> _Dataset records_
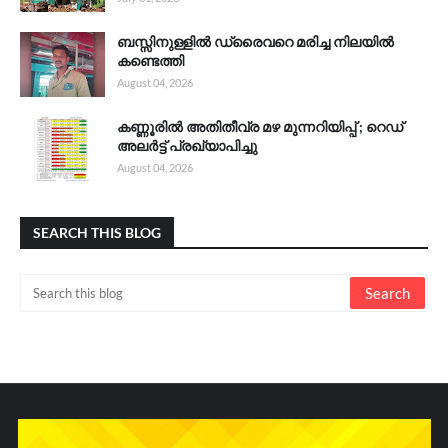
ബസ്സിനുള്ളിൽ ഡ്രൈവറെ മരിച്ച നിലയിൽ
കണ്ടെത്തി
August 04, 2026
കണ്ണൂരിൽ അതിതീവ്ര മഴ മുന്നറിയിപ്പ് ; റെഡ്
അലർട്ട് പ്രഖ്യാപിച്ചു
August 04, 2026
SEARCH THIS BLOG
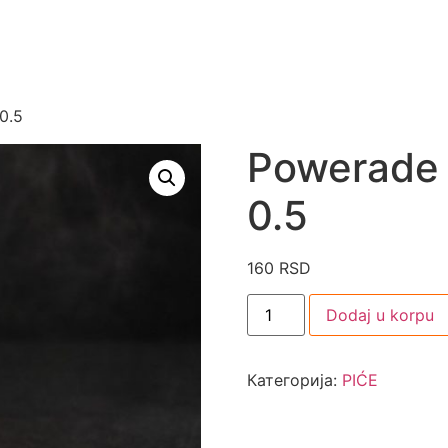
0.5
Powerade 
0.5
160
RSD
Dodaj u korpu
Категорија:
PIĆE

> _Goal of the exercise_
An exact transcription is needed, covering the line with "കണ്ണൂരിൽ അതിതീവ്ര മഴ മുന്നറിയിപ്പ് ; റെഡ്" and every line after it to the end of the entries, but not the pictures.

> _Solution for this exercise_
കണ്ണൂരിൽ അതിതീവ്ര മഴ മുന്നറിയിപ്പ് ; റെഡ്
അലർട്ട് പ്രഖ്യാപിച്ചു
August 04, 2026
SEARCH THIS BLOG
0.5
Powerade 
0.5
160
RSD
Dodaj u korpu
Категорија:
PIĆE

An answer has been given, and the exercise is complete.